A Survey of Hand Posture and Gesture Recognition Techniques and Technology (LaViola)

Summary (section 3):

This section of the paper summarizes a number of algorithmic techniques that have been applied to recognition of hand postures and gestures.

They cover feature extraction, statistics, and models, which includes template matching* (simple, accurate over a small set, small amount of calibration needed, recommended for postures not gestures), feature extraction* (a statistical technique to reduce data's dimensionality, handles gestures as well as postures, slow if many features), active shape models, principal components* (recognizes around 30 postures, requires lots of training by multiple users, requires normalization), linear fingertip models, and causal analysis.

They discuss three learning algorithms: neural networks* and HMMs* (both can recognize large posture/gesture sets, good accuracy given extensive training), and instance-based learning* (relatively simple to implement, moderately high accuracy for large set of postures, provides continuous training, memory/time intensive as data set grows, not well-researched for this application).

They also discuss three miscellaneous techniques: Linguistic approach* (uses formal grammar to represent posture & gesture set, simple approach with so-far low accuracy), appearance-based motion analysis, and spatio-temporal vector analysis.

*can be done using glove data rather than only applying to vision data.

Summary (section 4):

This section discusses applications that use hand postures and gestures: sign language, gesture-to-speech, presentations, virtual environments, 3D modeling, multimodal interaction, human/robot interaction, and television control.

Discussion:

This seems like it could be a very useful paper for an introduction to haptics -- the reader would get an idea of what kinds of tools have been used for recognition and their strengths and weaknesses.

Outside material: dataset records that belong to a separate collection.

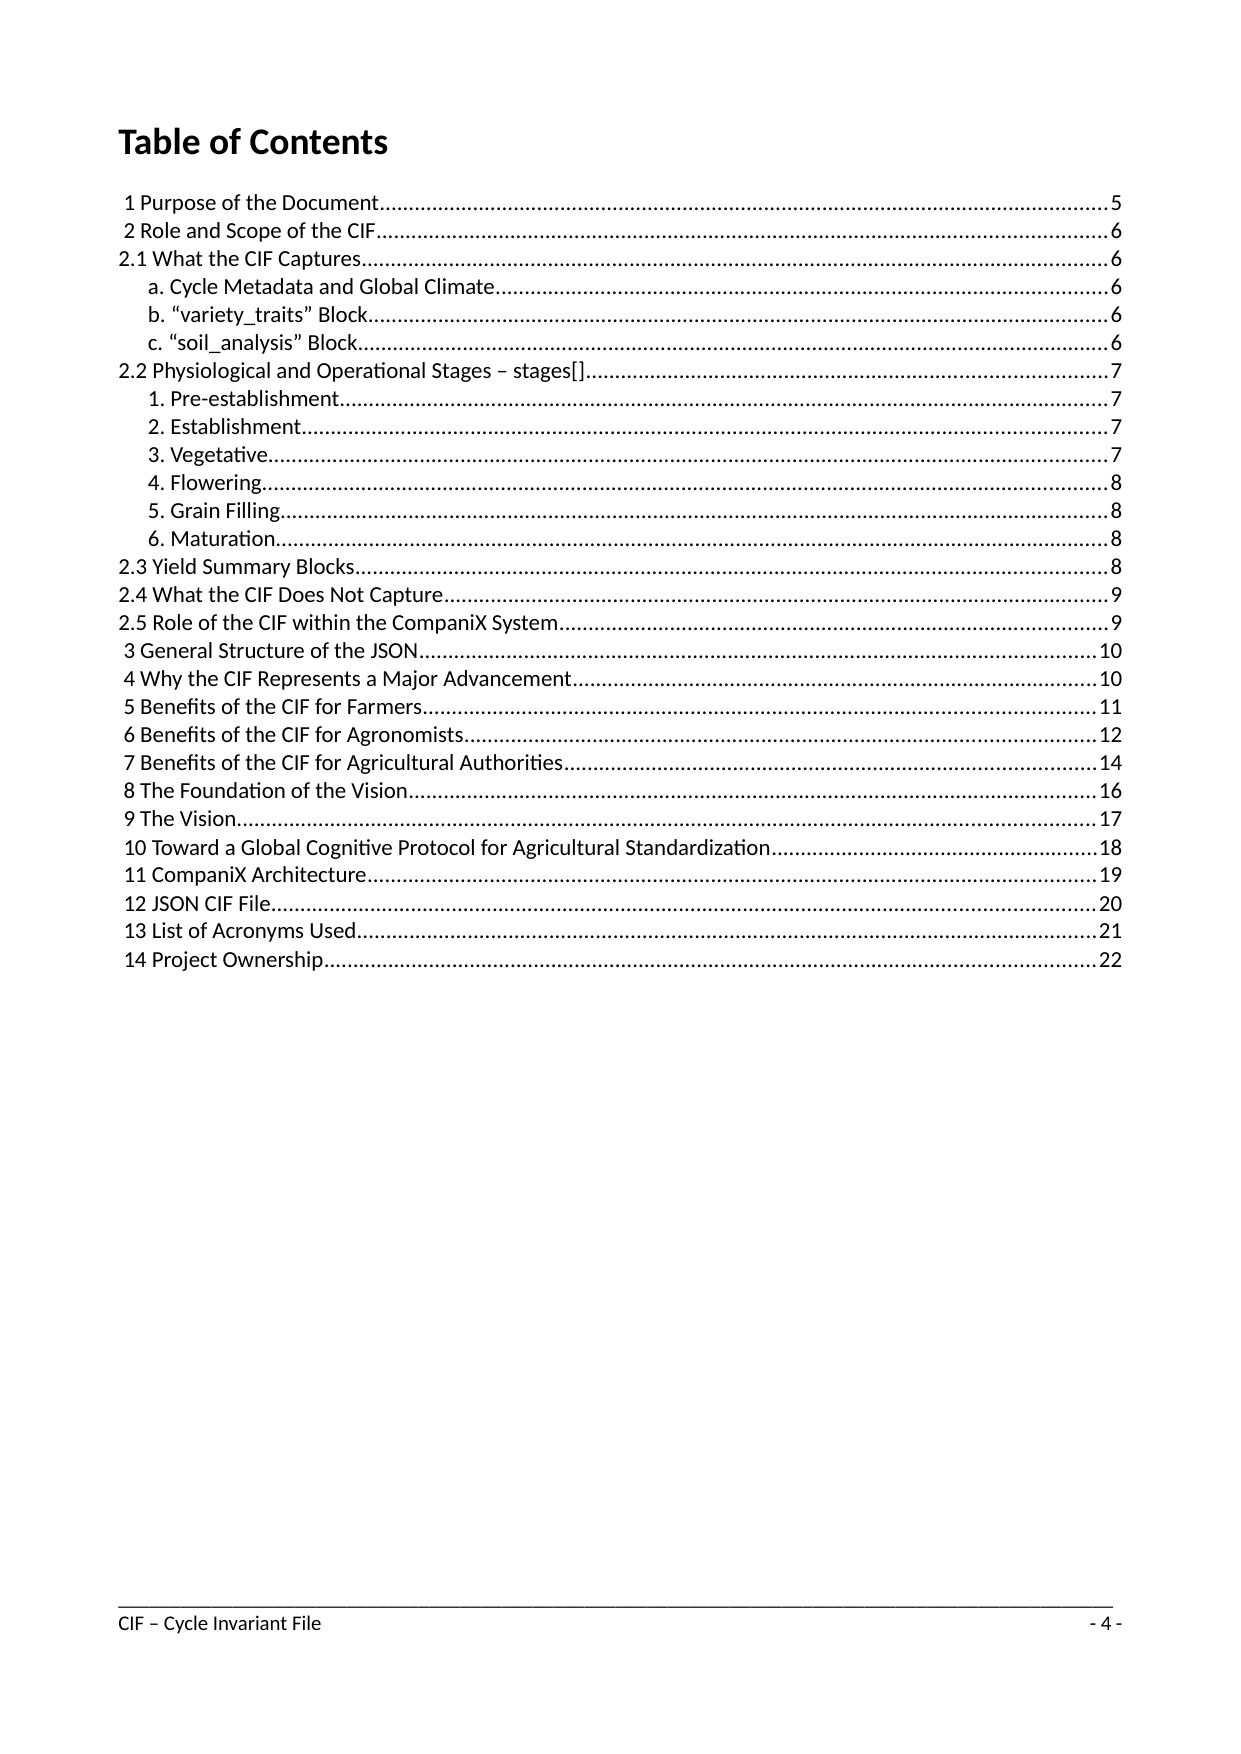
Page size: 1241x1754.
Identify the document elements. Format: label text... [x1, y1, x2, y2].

text 2.1 What the CIF Captures 6 [118, 244, 1122, 272]
text 2 Role and Scope of the CIF 6 [118, 216, 1122, 244]
text 7 Benefits of the CIF for Agricultural Authorities 14 [118, 748, 1122, 777]
text 3 General Structure of the JSON 10 [118, 636, 1122, 664]
text 8 The Foundation of the Vision 16 [118, 777, 1122, 804]
text b. “variety_traits” Block 6 [148, 300, 1122, 328]
text 2.4 What the CIF Does Not Capture 9 [118, 580, 1122, 608]
text 3. Vegetative 7 [148, 440, 1122, 468]
text 14 Project Ownership 22 [118, 945, 1122, 973]
text 9 The Vision 17 [118, 804, 1122, 833]
text 11 CompaniX Architecture 19 [118, 861, 1122, 889]
text 1. Pre‑establishment 7 [148, 384, 1122, 412]
text 4. Flowering 8 [148, 468, 1122, 496]
text 4 Why the CIF Represents a Major Advancement 10 [118, 664, 1122, 692]
text 6. Maturation 8 [148, 524, 1122, 552]
text 2. Establishment 7 [148, 412, 1122, 440]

The linguistic approach sounds like what we were discussing in class regarding an evolution of LADDER, and while it's slightly worrying that this paper says the accuracy found in other implementations of it so far has been low, it could also be a good contribution to the field if we are in fact able to make it work well. It might be worth looking at the 1994 paper they cite ("A Linguistic Approach to the Recognition of Hand Gestures" -- Hand, Sexton & Mullan).

3 comments:

Brandon said...

are you volunteering that paper :)

i don't think we should be too discouraged by the lack of accuracy achieved by the linguistic approach mentioned in the paper. for one, their grammar simply consisted of whether or not a finger is open or closed. there was no intermediate positions, no abduction measurements, and no palm measurements taken into account. also, they used a power glove which is the predecessor of the p5 glove. i'm sure the glove didn't help the recognition process.

Grandmaster Mash said...

I think Luke wants you to get your memory checked. You should listen to him, since he's reliable and has a valid name.

I'm also not worried about the lack of a linguistic approach. Approaches that are more free-form (linguistic) are almost always going to perform worse than ones that are heavily constrained (templates).

Paul Taele said...

What a nice guy that Luke is, trying to help you with your memory.

The paper really was a nice overview. It could use a slight update now, and perhaps a re-ordering, but it more or less captured many of the ideas in the class. A shame that there hasn't really been major advancement since this paper came out.